Question

Each student in a class of 40 plays at least one indoor game: chess, backgammon, or scrabble. 18 play chess, 20 play scrabble and 27 play backgammon. 7 play chess and scrabble, 12 play scrabble and backgammon. Lastly, 4 play chess, backgammon and scrabble. Find the number of students who play chess and backgammon. Find the number of students who play chess, backgammon but not scrabble.

Answer 1

Answer:-

$\pink{\bigstar}$ The number of students who play chess and backgammon are 10. 

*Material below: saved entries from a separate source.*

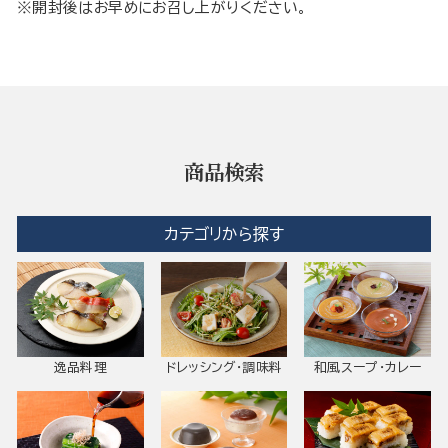
※開封後はお早めにお召し上がりください。
商品検索
カテゴリから探す
逸品料理
ドレッシング・調味料
和風スープ・カレー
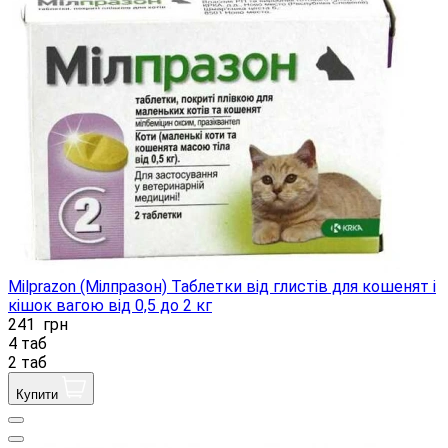
Milprazon (Мілпразон) Таблетки від глистів для кошенят і
кішок вагою від 0,5 до 2 кг
241
грн
4 таб
2 таб
Купити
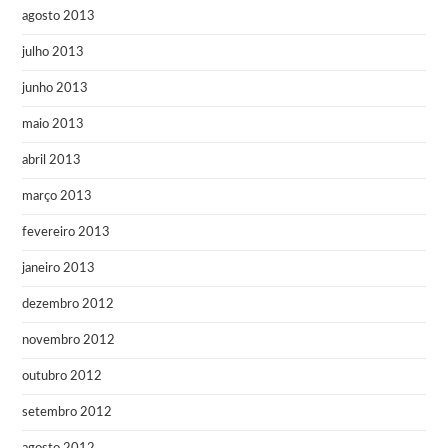
agosto 2013
julho 2013
junho 2013
maio 2013
abril 2013
março 2013
fevereiro 2013
janeiro 2013
dezembro 2012
novembro 2012
outubro 2012
setembro 2012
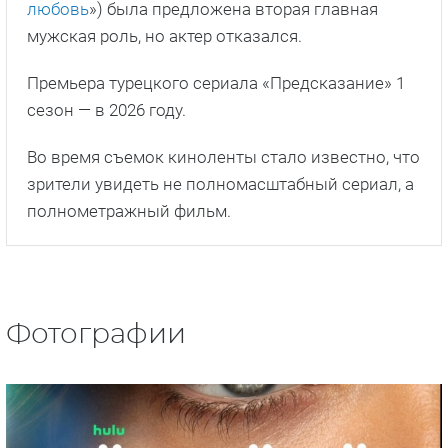
любовь
») была предложена вторая главная
мужская роль, но актер отказался.
Премьера турецкого сериала «Предсказание» 1
сезон — в 2026 году.
Во время съемок киноленты стало известно, что
зрители увидеть не полномасштабный сериал, а
полнометражный фильм.
Фотографии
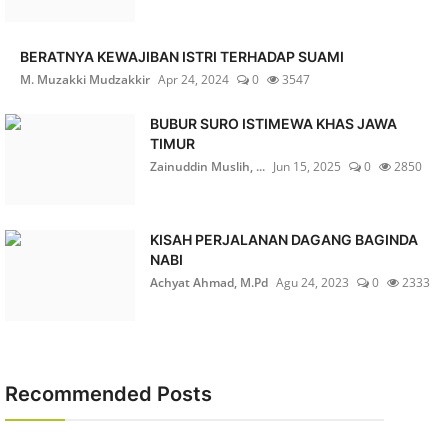
BERATNYA KEWAJIBAN ISTRI TERHADAP SUAMI
M. Muzakki Mudzakkir
Apr 24, 2024
0
3547
BUBUR SURO ISTIMEWA KHAS JAWA
TIMUR
Zainuddin Muslih, ...
Jun 15, 2025
0
2850
KISAH PERJALANAN DAGANG BAGINDA
NABI
Achyat Ahmad, M.Pd
Agu 24, 2023
0
2333
Recommended Posts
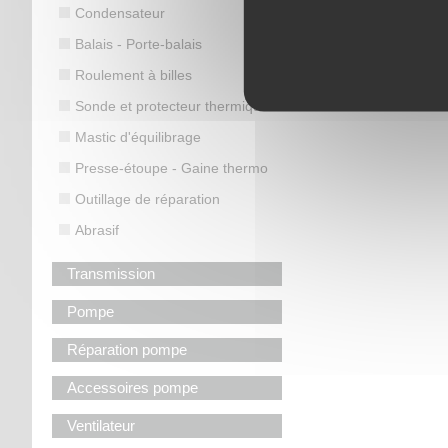
Condensateur
Balais - Porte-balais
Roulement à billes
Sonde et protecteur thermique
Mastic d'équilibrage
Presse-étoupe - Gaine thermo
Outillage de réparation
Abrasif
Transmission
Pompe
Réparation pompe
Accessoires pompe
Ventilateur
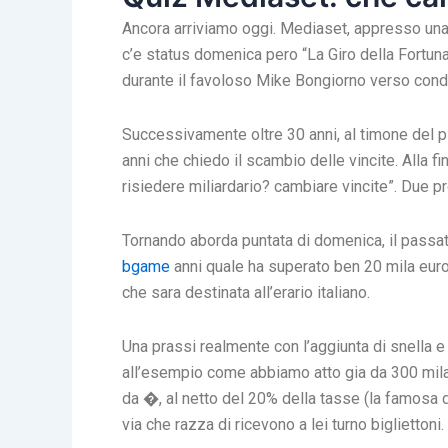
Ancora arriviamo oggi. Mediaset, appresso una lu
c’e status domenica pero “La Giro della Fortuna”
durante il favoloso Mike Bongiorno verso cond
Successivamente oltre 30 anni, al timone del p
anni che chiedo il scambio delle vincite. Alla 
risiedere miliardario? cambiare vincite”. Due 
Tornando aborda puntata di domenica, il passat
bgame
anni quale ha superato ben 20 mila euro n
che sara destinata all’erario italiano.
Una prassi realmente con l’aggiunta di snella e 
all’esempio come abbiamo atto gia da 300 mila 
da �, al netto del 20% della tasse (la famosa d
via che razza di ricevono a lei turno bigliettoni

$\pink{\bigstar}$ The number of students who play chess, backgammon and not scrabble are 6.

• Given:-

Total number of students = 40

Students playing chess = 18

Students playing scrabble = 20

Students playing backgammon = 27

• Solution:-

Let A be the set of students who play chess 

Let B be the set of students who play scrabble 

Let C be the set of students who play backgammon 

• ATQ:-

n(A ∪ B ∪ C) = 40

n(A) = 18

n(B) = 20

n(C) = 27

n(A ∩ B) = 7

n(C ∩ B) = 12

n(A ∩ B ∩ C) = 4 

We have :- 

n(A ∪ B ∪ C) = n(A) + n(B) + n(C) - n(A ∩ B) - n(B ∩ C) - n(C ∩ A) + n(A ∩ B ∩ C) 

→ 40 = 18 + 20 + 27 - 7 - 12 - n(C ∩ A) + 4 

→ 40 = 69 - 19 - n(C ∩ A) 

→ 40 = 50 - n(C ∩ A)

→ n(C ∩ A) = 50 - 40 

→ n(C ∩ A) = 10 

Therefore, the number of students who play chess and backgammon are 10. 

The number of students who play chess, backgammon and not scrabble are:- 

→ n(C ∩ A) - n(A ∩ B ∩ C) 

→ 10 – 4 

→ 6

Therefore,the number of students who play chess, backgammon and not scrabble are 6.